Out of my mind: Being a Hindu

Written by Meghnad Desai | Published on:March 29, 2015 12:30 am
There is joy in heaven when even one sinner repents. So goes the Christian prayer. The Vishwa Hindu Parishad may not be best placed to be greeted as a Christian sinner, but the good news is that it has repented. It has finally discovered that the curse of untouchability may have been the reason Dalits preferred to abandon the Sanatana Dharma and migrate to other more egalitarian religions. Who needs ‘ghar wapsi’ if the ghar you are being invited back to treats you like dirt?
No one should be surprised that many Dalits left Hinduism. Indeed the puzzle is that so many remained. There is a fundamental misunderstanding among the champions of Hindu nationalism. We are constantly told that Hindu religion is so tolerant that secularism is in its very spirit. You don’t need to contrast a secular India with a Hindu India. This tolerance is something of a myth, but not too far from the truth.
Hindu religion may be tolerant, but Hindu society is intolerant and inegalitarian. One may admire the contemplation of Advaita, but then how can one reconcile the contempt for the Shudra and the ati-Shudra with the assertion of a universal abstract Brahman? Hindu society mistreats the majority of its people. Even the Bhagavad Gita displays this prejudice when it contrasts the “virtues” of the two upper Varnas with the “mundane character” of Vaishyas and Shudras (Adhyaya 18, shloka 41-48). For all the spirituality and loftiness of the Vedas and Upanishads, the unassailable facts were of inhuman treatment of Dalit men and even more so of their women, who were treated as sex objects. Shudras did not do better. The Bahujan, the majority, were the losers in Hindu society.

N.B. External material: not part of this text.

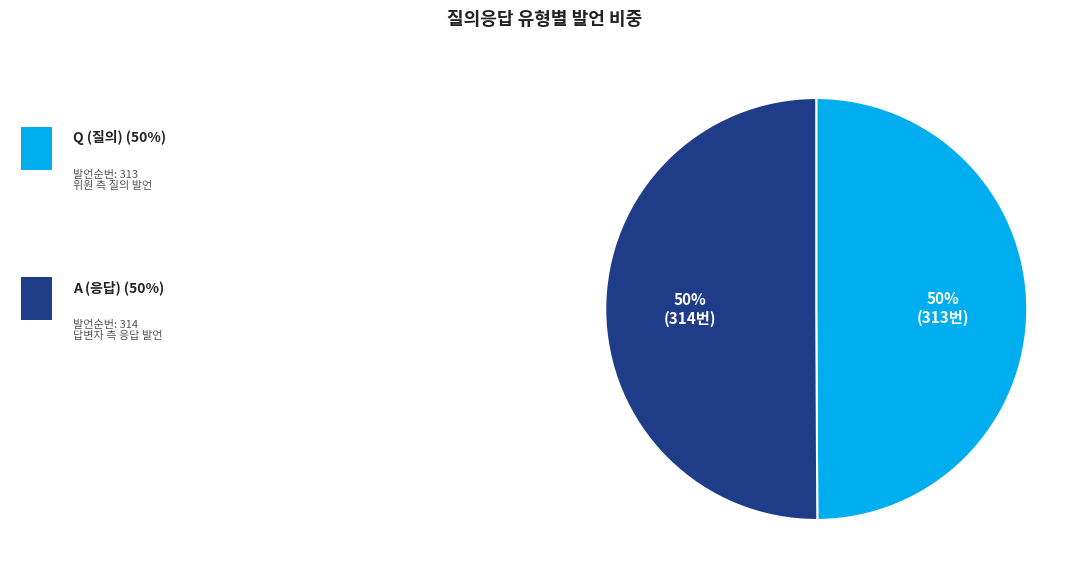

To the nearest percent, what is the average slice percentage?

50%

Much of Hindutva ideology is propagated by the upper castes, particularly Brahmins. There is no discussion about how the lowly jatis felt about the mythologies and philosophies of Brahmanism. Jyotiba Phule was the first modern writer to articulate a trenchant anti-Brahminical message. Dr Balasaheb Ambedkar wrote tirelessly in a critical manner against the pretensions of Brahminical spirituality. Read his critique of the Bhagavad Gita and you will realise how different that great text of Brahmanism looks to the lower castes. He fought tirelessly against caste and Brahmanism. At the end of his life, he gave up his efforts at making fellow Hindus aware of the defect in their society and took his followers to Buddhism.
Mahatma Gandhi tried his best to convince Hindu society of the evils of untouchability. He did not want to break up the Hindu mass support for independence by dividing it on the untouchability issue as Ambedkar wanted to. Yet he failed to persuade Varna Hindus to abandon untouchability. They all paid lip service to his Harijan Seva programme, but the exploitation and contempt remained. India still needs SC/ST reservations even after 67 years because Hindu society is unreformed and unrepentant.
Hindu society was lucky that the Muslim rulers of India, through the six centuries that they ruled in North India, left the jati system undisturbed. They converted the untouchables but, throughout Muslim rule, Hindu society survived intact. Then the British did something much worse than conversion. They gave free access, regardless of caste, to modern education. This was revolutionary in a society where education was the monopoly of the top two jatis. A Shyamji Krishna Varma could never have been a Sanskrit scholar nor a Mohandas Gandhi a barrister if the British had not brought modern ideas and education to India. It was education more than Christianity which challenged Hindu society.
South India gained the most from this revolution. The anti-Brahmin movement, which the Justice Party launched, followed by the Dravida movement of the Periyar, has made South India very different from the North. It is the North which is still stuck in the past. It is the BIMARU states which are the strongholds of the Hindutva movement. South India has scores higher on the Human Development Index than North India.
The jati system fragments Hindu society. The VHP may dream of a Hindu nation, but to be a Hindu is to be divided and fragmented. That is what will save India from the VHP.